Whatever constitutes American folk music, a huge portion of it is embellished storytelling. In any number of songs, listeners are going to find shocking imagery set aside some social meaning and political intent. Not always, but there are huge numbers of songs working on combining biblical tales, then current living situations and a desire to surpass it all.
Aunt Molly Jackson, a Kentucky born women who moved to New York during the thirties, might be one of the most vociferous singers in the history of recorded music. Recently – well within the last four decades or so – there’s been a bevy of vocal critic as musicians kicking around. But those folks seem that they’ve come to their style as a musician seeking a hook. Aunt Molly, though, started writing songs to protest various life situations when she was four years old.
Living through the depression in a part of the country that seems permanently depressed, Aunt Molly became a midwife during her early teens.

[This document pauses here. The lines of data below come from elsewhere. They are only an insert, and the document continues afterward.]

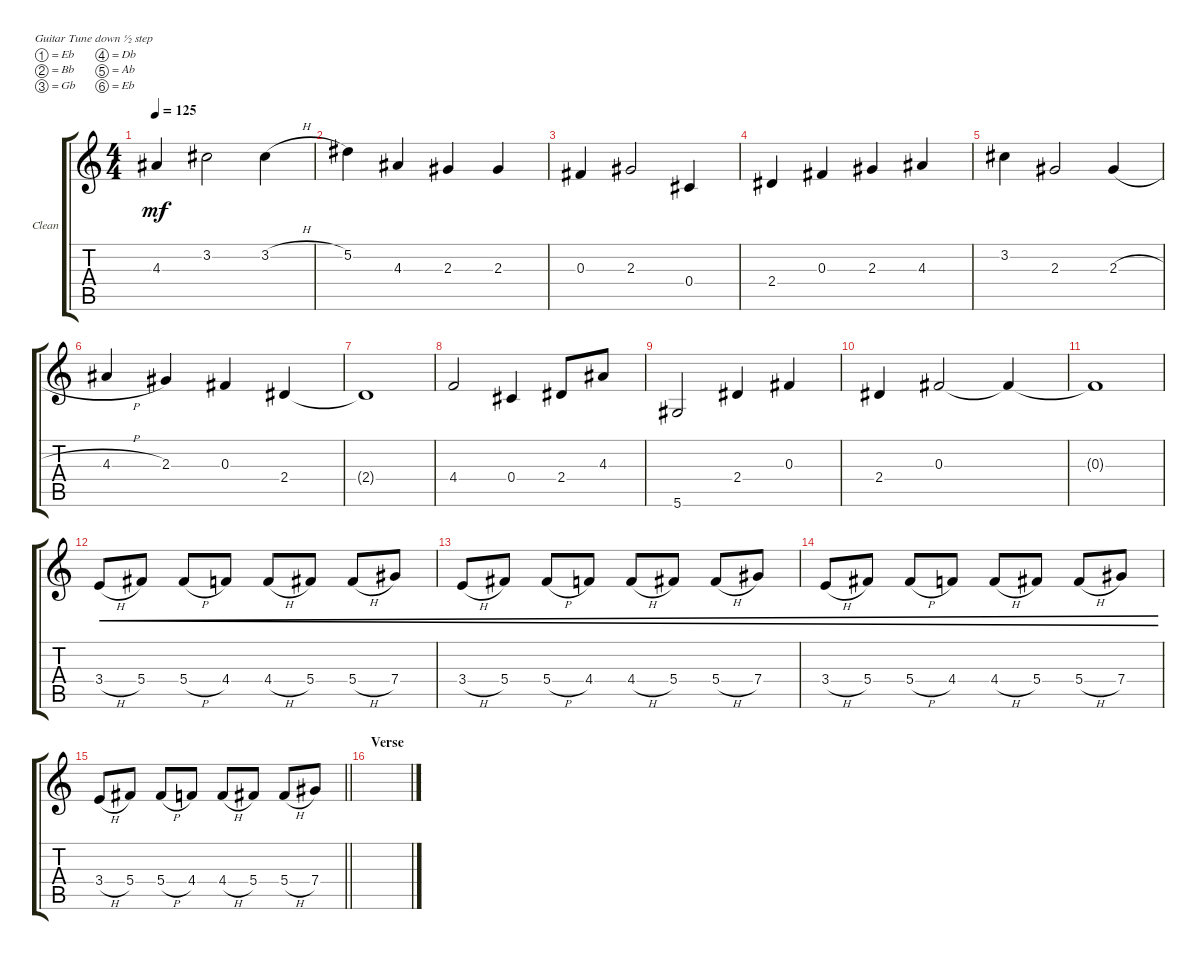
\defaultSystemsLayout 4
\bracketExtendMode groupsimilarinstruments
\firstSystemTrackNameOrientation horizontal
\otherSystemsTrackNameOrientation horizontal
\chordDiagramsInScore
\track ("Clean" "Clean") {instrument electricguitarclean}
\staff {score tabs}
\tuning (Eb4 Bb3 Gb3 Db3 Ab2 Eb2)
\ts (4 4)
\tempo 125
\clef g2
\ks c
4.3.4{dy mf} 3.2.2 3.2{h}.4 |
5.2.4 4.3.4 2.3.4 2.3.4 |
0.3.4 2.3.2 0.4.4 |
2.4.4 0.3.4 2.3.4 4.3.4 |
3.2.4 2.3.2 2.3{h}.4 |
4.3{h}.4 2.3.4 0.3.4 2.4.4 |
2.4{t}.1 |
4.4.2 0.4.4 2.4.8 4.3.8 |
5.6.2 2.4.4 0.3.4 |
2.4.4 0.3.2 0.3{t}.4 |
0.3{t}.1 |
3.4{h}.8{cre} 5.4.8{cre} 5.4{h}.8{cre} 4.4.8{cre} 4.4{h}.8{cre} 5.4.8{cre} 5.4{h}.8{cre} 7.4.8{cre} |
3.4{h}.8{cre} 5.4.8{cre} 5.4{h}.8{cre} 4.4.8{cre} 4.4{h}.8{cre} 5.4.8{cre} 5.4{h}.8{cre} 7.4.8{cre} |
3.4{h}.8{cre} 5.4.8{cre} 5.4{h}.8{cre} 4.4.8{cre} 4.4{h}.8{cre} 5.4.8{cre} 5.4{h}.8{cre} 7.4.8{cre} |
\barLineRight lightlight
3.4{h}.8 5.4.8 5.4{h}.8 4.4.8 4.4{h}.8 5.4.8 5.4{h}.8 7.4.8 |
\section ("" "Verse")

The job accounts for her name as well – the accepted mode of referring to midwives was to call them Granny. Molly, being so young, decided she should just be an aunt. It stuck.
Living in Kentucky and assisting coal miner’s families – of which she was a part herself – granted Aunt Molly a personal view of the rampant poverty so pervasive and inescapable in the area. Having begun something of a career in protest songs, what Aunt Molly saw spurred her on to write more tunes.

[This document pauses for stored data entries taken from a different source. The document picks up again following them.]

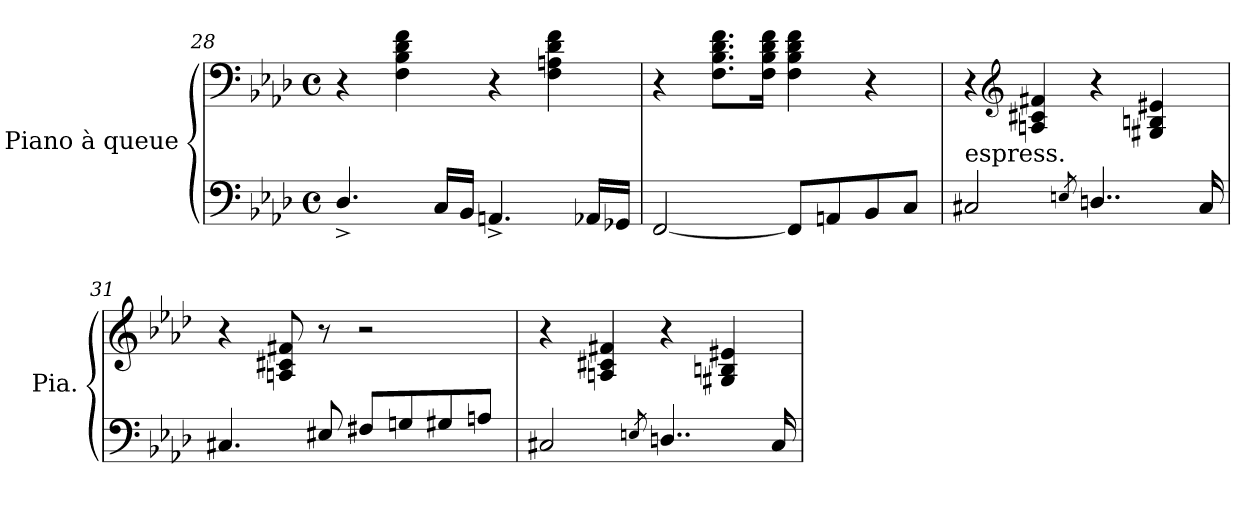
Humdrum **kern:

**kern	**kern
*part1	*part1
*staff2	*staff1
*I"Piano à queue	*
*I'Pia.	*
!!LO:LB:g=z
*clefF4	*clefF4
*k[b-e-a-d-]	*k[b-e-a-d-]
*M4/4	*M4/4
*met(c)	*met(c)
=28	=28
4.D-^/	4r
.	4F\ 4B-\ 4d-\ 4f\
16C/LL	.
16BB-/JJ	.
4.AAn^/	4r
.	4F\ 4An\ 4d-\ 4f\
16AA-X/LL	.
16GG-X/JJ	.
=29	=29
[2FF/	4r
.	8.F\ 8.B-\ 8.d-\ 8.f\L
.	16F\ 16B-\ 16d-\ 16f\Jk
8FF/L]	4F\ 4B-\ 4d-\ 4f\
8AAn/	.
8BB-/	4r
8C/J	.
=30	=30
!LO:TX:a:t=espress.	!
2C#X/	4r
*	*clefG2
.	4An/ 4c#X/ 4f#X/
8qEn/	.
4..Dn/	4r
.	4G#X/ 4Bn/ 4e#X/
16C#/	.
=31	=31
4.C#X/	4r
.	8An/ 8c#X/ 8f#X/
8E#X/	8r
8F#X/L	2r
8Gn/	.
8G#X/	.
8An/J	.
!!LO:PB:g=z
=32	=32
2C#X/	4r
.	4An/ 4c#X/ 4f#X/
8qEn/	.
4..Dn/	4r
.	4G#X/ 4Bn/ 4e#X/
16C#/	.
=	=
*-	*-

Her passion for righting the transgressions she perceived eventually translated into action as Aunt Molly – reportedly, although versions of all her stories varied – went into a company store and at gun point demanded food for families incapable of providing for themselves. Even if that’s just a story, though, the fact that it’s been related and passed along for such a long time points to some semblance of reality.

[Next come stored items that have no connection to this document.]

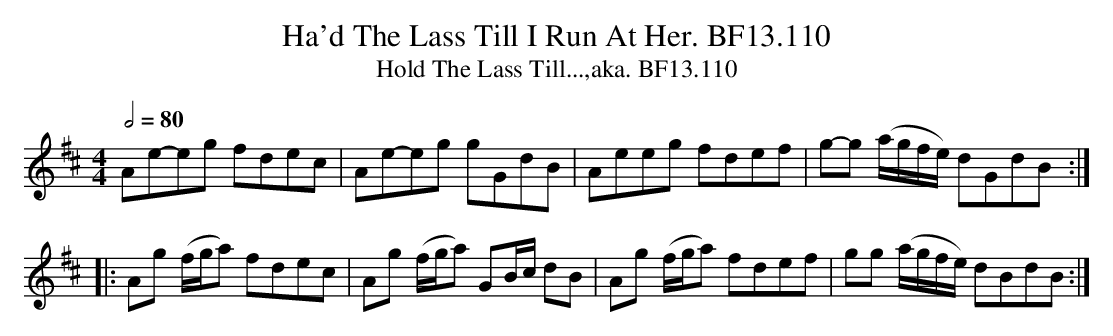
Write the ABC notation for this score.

X:1
T:Ha'd The Lass Till I Run At Her. BF13.110
T:Hold The Lass Till...,aka. BF13.110
M:4/4
Q:1/2=80
K:D
Ae-eg fdec|Ae-eg gGdB|Aeeg fdef|g-g (a/g/f/e/) dGdB:|
|:Ag (f/g/a) fdec|Ag (f/g/a) GB/c/ dB|Ag (f/g/a) fdef|\
gg (a/g/f/e/) dBdB:|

All of Aunt Molly’s actions – from purported theft to union organizing and protests – eventually made her something of a star. And on a trip to raise money for coal miners, Aunt Molly, while in New York, got a chance to record a few songs. She wasn’t recorded frequently, and always sans accompaniment, but what she got down, with the assistance of Alan Lomax and Folkways, constitutes a blueprint for what would become the protest and folk revival that took place in the fifties and sixties in the Big Apple.
Hearing those tapes today, it’s not difficult to figure why Aunt Molly was instrumental in the burgeoning politicism the resulted post-depression era. She too could be thought of as an important figure in feminism – apart from being a vocal proponent of the down trodden, she was associated with a milieu most commonly occupied by men.
Apart from the historical impact that her songs had, musically, Aunt Molly isn’t going to be too enticing to modern audiences. As an historical thing, there aren’t too many recordings surpassing these. As pure entertainment, it’s not much – Aunt Molly probably didn’t care about that, though.